## Work to be completed
Copy every one of the lines below word for word, and leave the pictures out of your answer.

## Record list
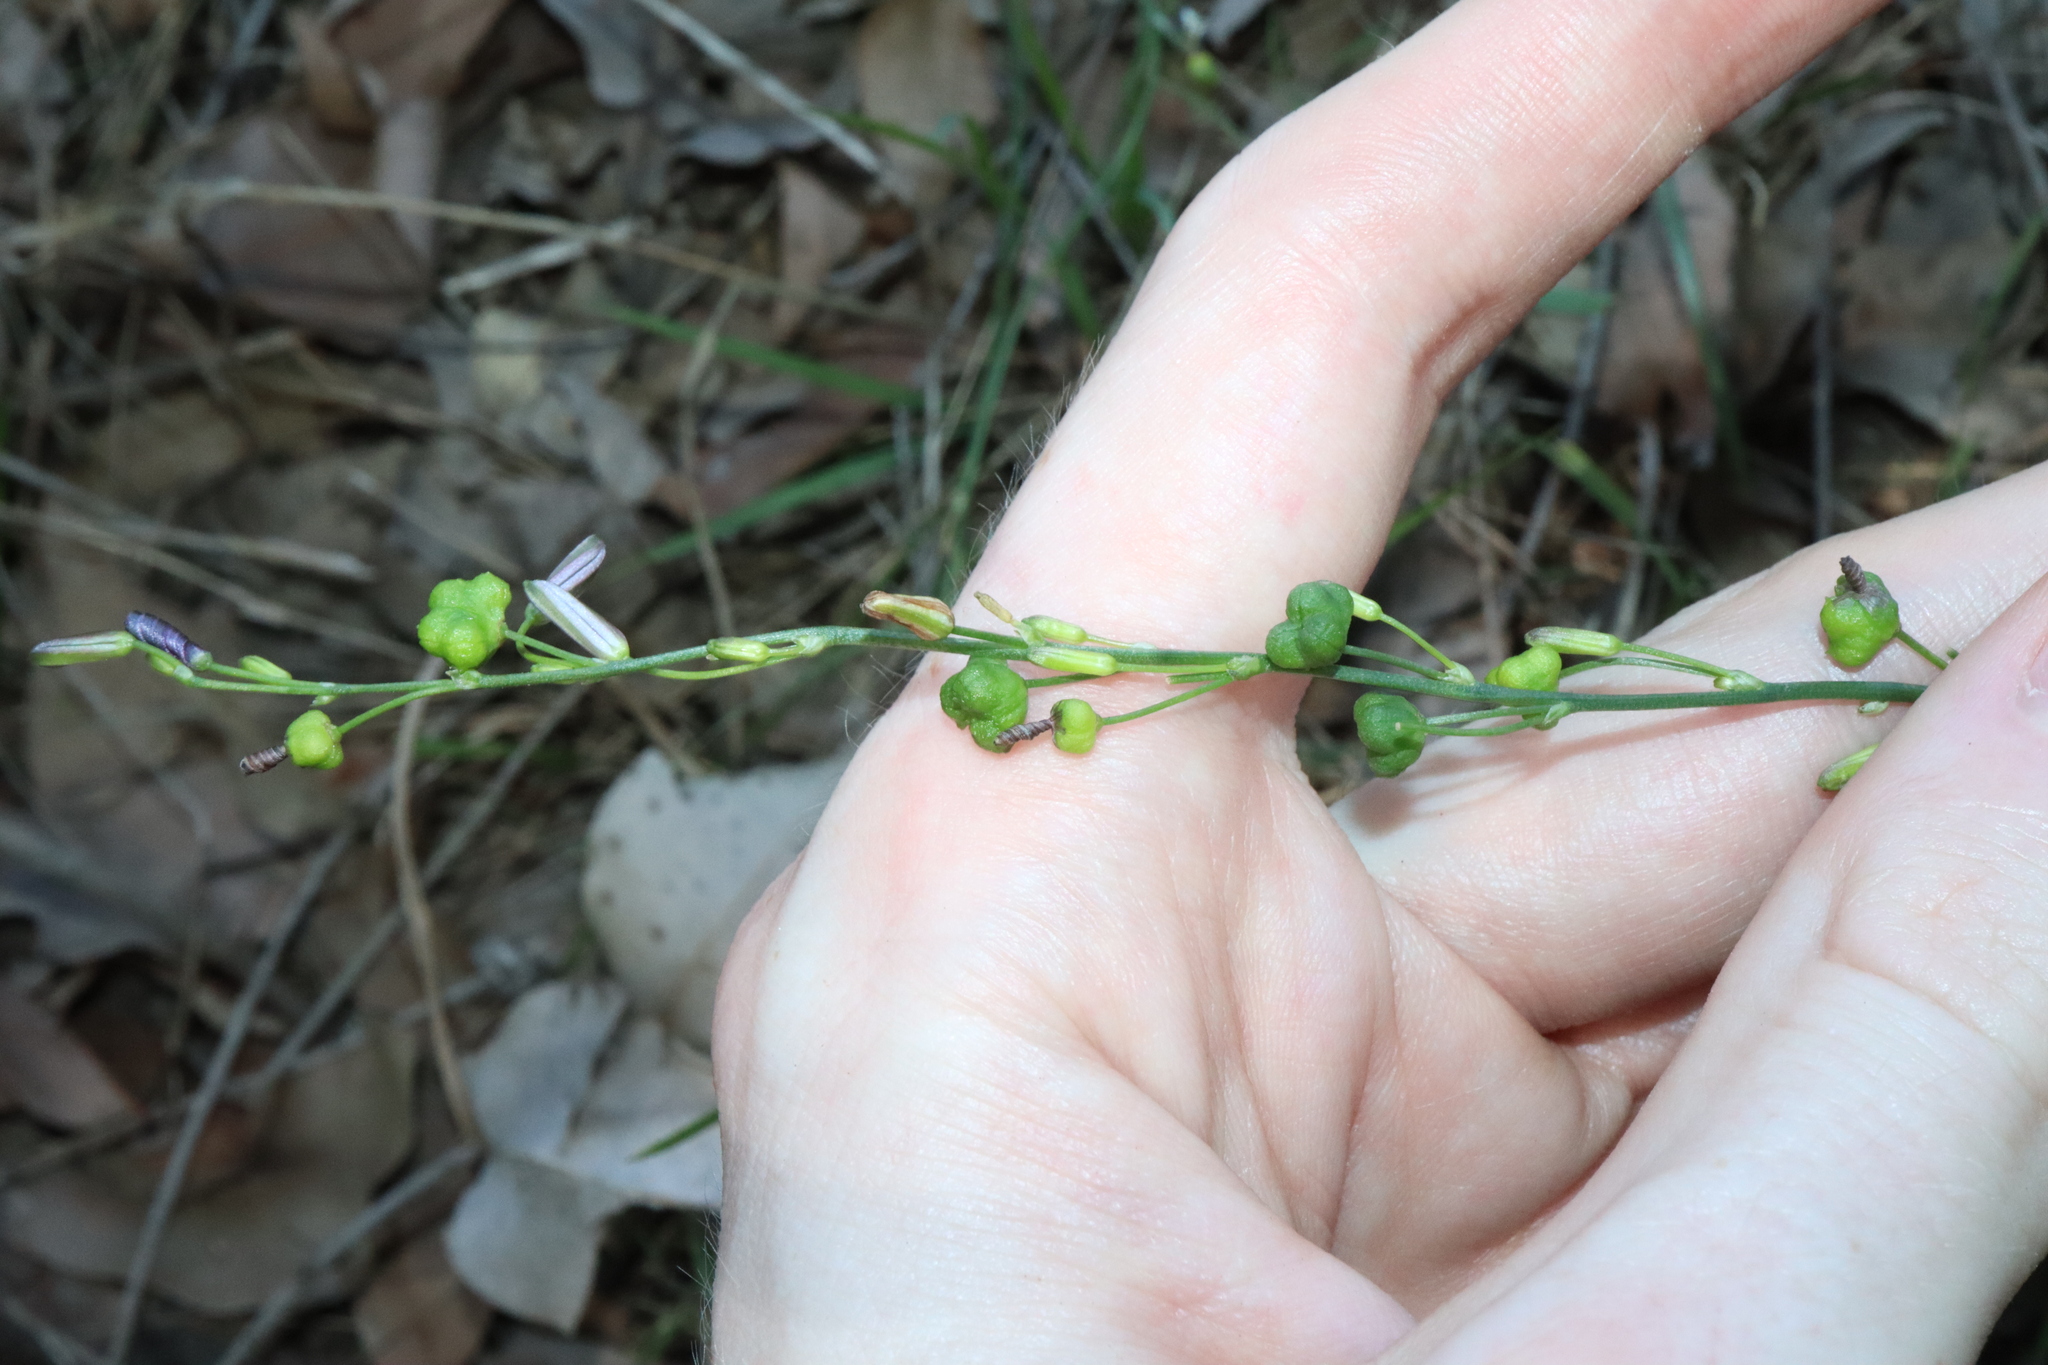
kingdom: Plantae
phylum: Tracheophyta
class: Liliopsida
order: Asparagales
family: Asphodelaceae
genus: Caesia
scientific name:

## Solution to this problem
kingdom: Plantae
phylum: Tracheophyta
class: Liliopsida
order: Asparagales
family: Asphodelaceae
genus: Caesia
scientific name:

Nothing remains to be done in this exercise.